Return the run of lines below that opens with the line containing "Figure 1. Pchlide" and closes with the line containing "Figure 7. Results", keeping each one exact.

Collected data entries

====================

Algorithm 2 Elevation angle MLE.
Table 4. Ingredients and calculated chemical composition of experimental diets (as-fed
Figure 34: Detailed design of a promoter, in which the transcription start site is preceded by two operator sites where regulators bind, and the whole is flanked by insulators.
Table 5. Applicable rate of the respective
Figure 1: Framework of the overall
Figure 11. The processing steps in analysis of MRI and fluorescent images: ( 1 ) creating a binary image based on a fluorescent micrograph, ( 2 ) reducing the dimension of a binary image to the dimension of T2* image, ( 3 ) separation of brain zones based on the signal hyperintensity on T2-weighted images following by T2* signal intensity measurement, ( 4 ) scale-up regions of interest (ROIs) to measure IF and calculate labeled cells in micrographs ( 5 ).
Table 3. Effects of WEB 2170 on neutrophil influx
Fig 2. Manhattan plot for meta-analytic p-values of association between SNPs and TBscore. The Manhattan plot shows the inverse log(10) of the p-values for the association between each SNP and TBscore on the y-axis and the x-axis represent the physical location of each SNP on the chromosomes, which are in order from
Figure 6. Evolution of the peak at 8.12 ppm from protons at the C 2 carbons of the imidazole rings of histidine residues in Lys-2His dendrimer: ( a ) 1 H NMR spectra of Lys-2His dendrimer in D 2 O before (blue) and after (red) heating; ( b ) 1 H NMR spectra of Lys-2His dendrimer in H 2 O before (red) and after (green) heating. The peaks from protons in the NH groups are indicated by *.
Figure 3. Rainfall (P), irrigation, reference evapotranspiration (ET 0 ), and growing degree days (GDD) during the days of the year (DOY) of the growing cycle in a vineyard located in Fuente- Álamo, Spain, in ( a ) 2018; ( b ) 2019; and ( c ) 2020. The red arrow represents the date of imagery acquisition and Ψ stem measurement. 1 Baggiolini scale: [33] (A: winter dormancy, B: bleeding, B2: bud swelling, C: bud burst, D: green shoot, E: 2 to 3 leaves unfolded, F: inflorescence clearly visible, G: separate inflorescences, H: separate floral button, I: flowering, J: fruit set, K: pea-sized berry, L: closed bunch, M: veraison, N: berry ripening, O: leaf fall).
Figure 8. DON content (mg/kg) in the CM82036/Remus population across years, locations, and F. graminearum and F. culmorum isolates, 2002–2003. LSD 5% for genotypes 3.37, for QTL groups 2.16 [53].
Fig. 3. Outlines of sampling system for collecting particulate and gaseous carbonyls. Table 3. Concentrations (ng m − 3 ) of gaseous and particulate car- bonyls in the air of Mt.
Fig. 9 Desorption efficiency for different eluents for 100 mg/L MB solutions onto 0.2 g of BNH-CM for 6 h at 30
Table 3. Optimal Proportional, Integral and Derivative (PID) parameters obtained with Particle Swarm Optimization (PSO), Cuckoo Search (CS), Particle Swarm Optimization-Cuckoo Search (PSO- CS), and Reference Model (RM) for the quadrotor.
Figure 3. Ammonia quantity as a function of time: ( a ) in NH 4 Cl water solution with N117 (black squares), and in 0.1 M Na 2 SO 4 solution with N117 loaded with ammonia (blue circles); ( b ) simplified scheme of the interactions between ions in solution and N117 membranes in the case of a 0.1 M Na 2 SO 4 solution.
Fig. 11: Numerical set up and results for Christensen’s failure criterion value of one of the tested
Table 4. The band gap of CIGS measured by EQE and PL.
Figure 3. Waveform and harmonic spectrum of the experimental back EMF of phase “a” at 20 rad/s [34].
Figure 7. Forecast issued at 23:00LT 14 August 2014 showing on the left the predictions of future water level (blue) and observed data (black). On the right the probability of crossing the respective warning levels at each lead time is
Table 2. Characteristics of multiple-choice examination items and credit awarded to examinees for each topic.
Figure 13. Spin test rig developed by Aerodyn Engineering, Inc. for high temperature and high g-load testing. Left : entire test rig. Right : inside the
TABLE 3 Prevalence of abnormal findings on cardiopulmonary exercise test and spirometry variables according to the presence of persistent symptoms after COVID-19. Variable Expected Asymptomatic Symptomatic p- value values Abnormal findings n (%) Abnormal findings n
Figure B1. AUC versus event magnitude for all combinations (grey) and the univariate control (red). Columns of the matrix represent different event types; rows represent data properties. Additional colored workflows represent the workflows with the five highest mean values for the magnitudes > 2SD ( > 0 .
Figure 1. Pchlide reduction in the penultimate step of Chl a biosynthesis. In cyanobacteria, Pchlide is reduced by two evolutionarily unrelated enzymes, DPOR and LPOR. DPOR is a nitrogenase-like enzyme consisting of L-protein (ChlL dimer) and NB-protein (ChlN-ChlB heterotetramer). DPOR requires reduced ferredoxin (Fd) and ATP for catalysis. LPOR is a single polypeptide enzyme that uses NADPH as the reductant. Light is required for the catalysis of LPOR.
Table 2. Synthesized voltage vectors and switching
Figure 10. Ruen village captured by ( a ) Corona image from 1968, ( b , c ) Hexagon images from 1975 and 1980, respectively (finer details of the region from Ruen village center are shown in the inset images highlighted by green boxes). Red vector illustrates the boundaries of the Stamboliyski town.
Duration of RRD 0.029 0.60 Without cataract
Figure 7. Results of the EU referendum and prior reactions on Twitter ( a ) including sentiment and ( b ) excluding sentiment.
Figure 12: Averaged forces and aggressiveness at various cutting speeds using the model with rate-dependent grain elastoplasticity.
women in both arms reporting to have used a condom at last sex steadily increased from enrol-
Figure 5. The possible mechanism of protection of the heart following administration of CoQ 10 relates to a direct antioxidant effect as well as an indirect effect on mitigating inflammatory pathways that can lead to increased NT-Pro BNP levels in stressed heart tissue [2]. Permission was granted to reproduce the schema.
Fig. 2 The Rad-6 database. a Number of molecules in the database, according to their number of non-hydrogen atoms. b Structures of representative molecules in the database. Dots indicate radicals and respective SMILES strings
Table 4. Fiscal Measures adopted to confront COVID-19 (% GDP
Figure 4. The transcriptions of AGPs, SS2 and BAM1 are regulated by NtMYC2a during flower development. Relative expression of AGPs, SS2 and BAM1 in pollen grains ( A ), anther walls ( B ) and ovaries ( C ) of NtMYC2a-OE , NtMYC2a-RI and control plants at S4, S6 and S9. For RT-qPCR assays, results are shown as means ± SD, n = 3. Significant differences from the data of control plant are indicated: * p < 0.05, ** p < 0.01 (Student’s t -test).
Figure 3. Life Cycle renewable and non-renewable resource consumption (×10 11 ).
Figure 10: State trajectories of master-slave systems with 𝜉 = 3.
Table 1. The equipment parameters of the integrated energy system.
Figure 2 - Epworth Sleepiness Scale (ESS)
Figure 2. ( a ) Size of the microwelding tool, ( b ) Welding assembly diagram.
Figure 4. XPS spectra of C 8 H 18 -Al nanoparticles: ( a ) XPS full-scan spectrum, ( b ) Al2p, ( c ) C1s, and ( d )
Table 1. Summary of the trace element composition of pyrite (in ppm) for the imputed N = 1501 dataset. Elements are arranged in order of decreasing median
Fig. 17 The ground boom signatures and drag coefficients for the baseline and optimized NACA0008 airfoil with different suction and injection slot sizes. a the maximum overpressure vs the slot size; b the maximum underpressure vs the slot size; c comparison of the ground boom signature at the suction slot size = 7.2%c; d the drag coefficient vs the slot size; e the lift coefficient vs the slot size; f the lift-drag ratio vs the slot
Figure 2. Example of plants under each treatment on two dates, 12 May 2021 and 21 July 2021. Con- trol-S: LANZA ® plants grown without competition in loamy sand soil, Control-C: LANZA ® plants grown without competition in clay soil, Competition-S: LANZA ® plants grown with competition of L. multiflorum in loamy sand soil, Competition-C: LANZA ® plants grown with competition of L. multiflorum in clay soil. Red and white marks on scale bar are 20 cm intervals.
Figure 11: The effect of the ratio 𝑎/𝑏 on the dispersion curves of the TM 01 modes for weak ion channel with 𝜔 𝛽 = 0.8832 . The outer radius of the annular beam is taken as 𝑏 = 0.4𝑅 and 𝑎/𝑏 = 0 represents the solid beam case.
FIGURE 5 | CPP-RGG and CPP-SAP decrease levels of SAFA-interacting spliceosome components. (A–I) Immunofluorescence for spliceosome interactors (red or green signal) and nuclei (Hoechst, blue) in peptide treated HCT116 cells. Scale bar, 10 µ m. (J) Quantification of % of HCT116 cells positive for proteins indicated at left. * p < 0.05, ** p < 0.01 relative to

====================

- EXPECTED OUTPUT -
Figure 1. Pchlide reduction in the penultimate step of Chl a biosynthesis. In cyanobacteria, Pchlide is reduced by two evolutionarily unrelated enzymes, DPOR and LPOR. DPOR is a nitrogenase-like enzyme consisting of L-protein (ChlL dimer) and NB-protein (ChlN-ChlB heterotetramer). DPOR requires reduced ferredoxin (Fd) and ATP for catalysis. LPOR is a single polypeptide enzyme that uses NADPH as the reductant. Light is required for the catalysis of LPOR.
Table 2. Synthesized voltage vectors and switching
Figure 10. Ruen village captured by ( a ) Corona image from 1968, ( b , c ) Hexagon images from 1975 and 1980, respectively (finer details of the region from Ruen village center are shown in the inset images highlighted by green boxes). Red vector illustrates the boundaries of the Stamboliyski town.
Duration of RRD 0.029 0.60 Without cataract
Figure 7. Results of the EU referendum and prior reactions on Twitter ( a ) including sentiment and ( b ) excluding sentiment.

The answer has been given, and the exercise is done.